PROC Guide to Camping at Electric Picnic


If you’ve decided to leave the sanctity of the People’s Republic of Cork this weekend for the noisy discomfort of a field in Laois and the danger of being nearer to Dublin, then check out our guide to festival tent living:  

Distinguish Your Tent From Others
Experienced festival goers know that positioning a tent in the campsite can make or break your weekend away. If you’ve bought one of those cheap, generic German-supermarket jobs like 90% of those going to Electric Picnic then finding your tent in broad daylight, not to mind in the middle of the night with your beer goggles on, will be a challenge.

This means you could wake up next to complete strangers next morning. That’s grand if it’s some flahbag from Ballycotton or Ballygarvan, but waking up to find some big sweaty, hairy giant from Ballyhaunis breathing 100% alcohol fumes directly from their liver into your face at 6.45am isn’t much craic. Make your tent distinct.

Choose Your Bunk Wisely
If you’re in a tent with more than one friend, be sure to place your sleeping bag far away from the fella who is a renowned early-morning puker. When he gets a dose of the super voms at 10am, hoping he’ll have enough wherewithal to sit up, unzip the tent and stick his neck outside may be wishful thinking. Sleep as far away from his splash zone as you can.  

Creature Comforts
A bed of folded jumpers might seem comfortable when you get back to your tent at 3am, but when you wake up three hours later feeling like you need a double hip replacement as well as a new liver, you’ll wish you had forked out the few bob extra for a good camping mat.

Plug Out
To get a few hours sleep you’ll need to minimise campsite noise, but foam ear plugs are a waste of time – it’s the dense wax ones you want (Boots on Paul Street have them). When your gurning, Dublin neighbours start up a 6am rave you’ll remain in a deep coma while your ‘tent mates’ spend the next three hours lying there in silence composing an angry Facebook post about the lack of security guards in the campsite.  

Isolated Showers
If you haven’t slept in a tent in a while then you may have forgotten about what a dose it is to have to trek across a campsite in the middle of the night or early morning to the toilets (training your bladder to hold six cans for at least six hours so you get a good sleep should be well underway by now).

With pounding heads and weary, wobbly legs, many lazy punters may decide that the outside of your tent looks like a much easier option than a journey to the bog, so what you think is the start of an isolated heavy shower may be a bit more isolated than you think.  

Anxious For Courtin’
Being from Cork, your good looks and the natural charm you exude will have singletons from other counties queuing up to get a piece of you – or as many pieces of you as possible depending on how much gat you both have on board – as soon as they hear the beautiful tones of you and your friends’ carefully crafted accents.
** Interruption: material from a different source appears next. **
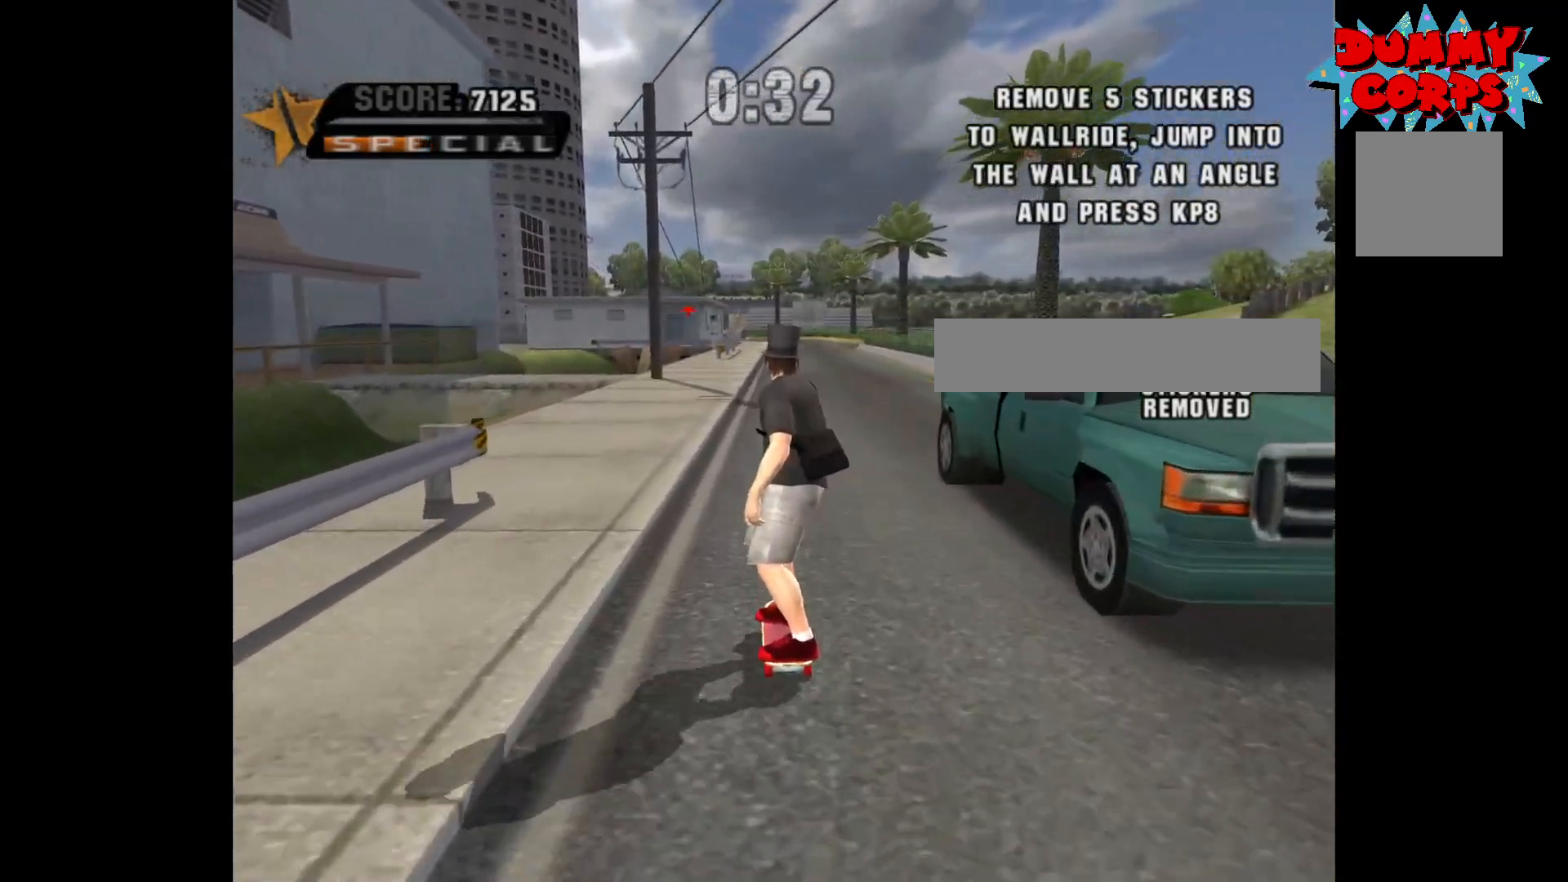
{"buttons": [], "left_stick": "center", "right_stick": "center", "events": [[150, "left_stick", "right"], [300, "left_stick", "center"]]}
When the festival shuts down for the night, frisky couples will be looking for space in a tent to continue, let’s say, building their relationship. His tent may also be your tent and you may also be in said tent, but at a festival this is rarely a reason for your flatmate to cease courting. Rules are rules: turn over, go back to dreamland and pretend the frantic elbows in the back are those of a Kilkenny defender getting frustrated that you’ve scored 3-10 on him in the 2020 All-Ireland final.

Beware: Here There Be Dubs
This isn’t a pleasant night away on Sherkin Island or a week of civilised camping in Ballylickey. Electric Picnic is riddled with Decco’s from Drumcondra and Tommies from Tallaght who see the last big music festival of the year solely as ‘a business trip’.

Wallets, phones, beers, bags, tents, socks and even your underpants are their target and if they find a tent with a padlock on the zip, it’s like a neon flashing light saying ‘we’ve got valuables in here, bud’ (and you’d be surprised how many Dubs can read these days).

One quick flick of a razor blade to slash your tent and, before you know it, everything you brought to Laois is being passed around at a drug den in Finglas. Keep your valuables on you at all times and sleep with one and a half eyes open.